I do enjoy hosting who I want to host and am comfortable around!  DH and his ex were married 20 years and the families grew up together so I think I will always feel like I am in the shadow of the past. I know they all like me but I think I will always feel like somewhat of a guest. MIL bringing up adoption all the time just cements that for me I guess.

Rags's picture

My mom is a kitchen wizard and makes everything from scratch for just about any meal she makes.  She usually goes all out for TG.  It is always incredible. Over the years I have tried to wene her from spending days in the kitchen.  The past several years we have convinced her to let us take her to the Marriott for TG.  So far... it has worked great.

This year we are going to Europe to spend TG with the kid and some friends.  My eldest nephew and his GF are spending TG with my mom and dad.  Mom has already started her baking.

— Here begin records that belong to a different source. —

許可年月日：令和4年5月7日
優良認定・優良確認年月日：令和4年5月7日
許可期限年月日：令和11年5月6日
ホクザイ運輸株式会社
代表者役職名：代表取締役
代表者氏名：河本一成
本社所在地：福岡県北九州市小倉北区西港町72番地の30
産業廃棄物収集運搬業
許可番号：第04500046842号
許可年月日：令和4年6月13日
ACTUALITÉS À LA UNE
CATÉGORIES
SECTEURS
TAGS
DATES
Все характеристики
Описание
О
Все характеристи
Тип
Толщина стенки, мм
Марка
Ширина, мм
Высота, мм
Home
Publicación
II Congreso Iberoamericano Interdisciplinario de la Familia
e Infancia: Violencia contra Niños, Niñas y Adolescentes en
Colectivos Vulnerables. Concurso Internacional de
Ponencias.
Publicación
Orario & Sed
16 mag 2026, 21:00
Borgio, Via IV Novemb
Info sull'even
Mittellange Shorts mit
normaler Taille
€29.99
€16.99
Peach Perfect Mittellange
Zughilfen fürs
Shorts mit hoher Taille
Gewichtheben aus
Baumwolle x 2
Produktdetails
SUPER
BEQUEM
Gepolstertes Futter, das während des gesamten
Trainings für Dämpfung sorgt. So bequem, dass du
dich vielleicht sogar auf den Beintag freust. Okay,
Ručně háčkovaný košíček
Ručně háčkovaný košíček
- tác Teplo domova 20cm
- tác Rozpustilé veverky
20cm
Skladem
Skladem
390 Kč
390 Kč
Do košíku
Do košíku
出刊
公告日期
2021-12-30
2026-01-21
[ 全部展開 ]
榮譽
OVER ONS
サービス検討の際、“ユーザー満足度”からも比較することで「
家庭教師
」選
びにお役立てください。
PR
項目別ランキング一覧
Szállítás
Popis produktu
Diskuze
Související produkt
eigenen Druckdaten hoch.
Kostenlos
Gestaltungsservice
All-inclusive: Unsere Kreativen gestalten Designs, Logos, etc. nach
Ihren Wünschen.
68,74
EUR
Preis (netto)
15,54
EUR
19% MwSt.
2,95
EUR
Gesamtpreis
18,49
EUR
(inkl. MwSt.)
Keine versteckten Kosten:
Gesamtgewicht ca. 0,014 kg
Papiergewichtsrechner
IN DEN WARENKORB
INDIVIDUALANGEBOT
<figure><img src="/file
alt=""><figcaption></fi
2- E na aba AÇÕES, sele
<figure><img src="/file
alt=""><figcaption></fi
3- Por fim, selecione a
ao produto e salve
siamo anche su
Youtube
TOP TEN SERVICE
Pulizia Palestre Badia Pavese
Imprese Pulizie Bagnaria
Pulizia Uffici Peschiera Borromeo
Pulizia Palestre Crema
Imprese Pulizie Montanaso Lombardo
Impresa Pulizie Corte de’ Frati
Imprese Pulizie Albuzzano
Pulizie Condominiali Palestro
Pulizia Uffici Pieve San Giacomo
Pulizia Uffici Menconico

We host TG about once a decade.  That is enough. When we do, the menu is limited and made from scratch.  Usually when we host it is for 3-4 other couples.                                                                                                                                                                                                                                                                                                                                                                                                                                                     

 

Sandybeaches's picture

Love Thanksgiving but hate to entertain.  I would rather go somewhere if there was some place to go.  I have no family of my own anymore and my son is not local. 

SK go with BM and so it is just DH and I.  Would be nice if MIL would have everyone there.  None of DH's siblings like to go to each others houses so MIL and FIL wait to get asked somewhere.  It sure would solve everything if she cooked.  And she can cook and used to years ago but never in the 17 years I have been around.  Pretty easy for her. She buys a frozen pie, if remembers to defrost it she brings it and that is her contribution! HAHAHA..

 

Dovina's picture

is notorious for bringing a frozen pie, still frozen, never once has it been defrosted! She needs to show just how little she cares to contribute and be part of. Smile

CLove's picture

But Dh is a little embarrassed about our old house, and the kitchen is horrid - broken tiles etc.

However we occasionally have one or two people over and its a blast!

readingandlearning's picture

I do enjoy cooking but not for the skids who are fussy eaters, lack manners and complain about everything. This is the first thanksgiving in awhile I won't be spending with them and I am so happy. I will be with friends instead and am looking forward to it. It is all about the company you keep.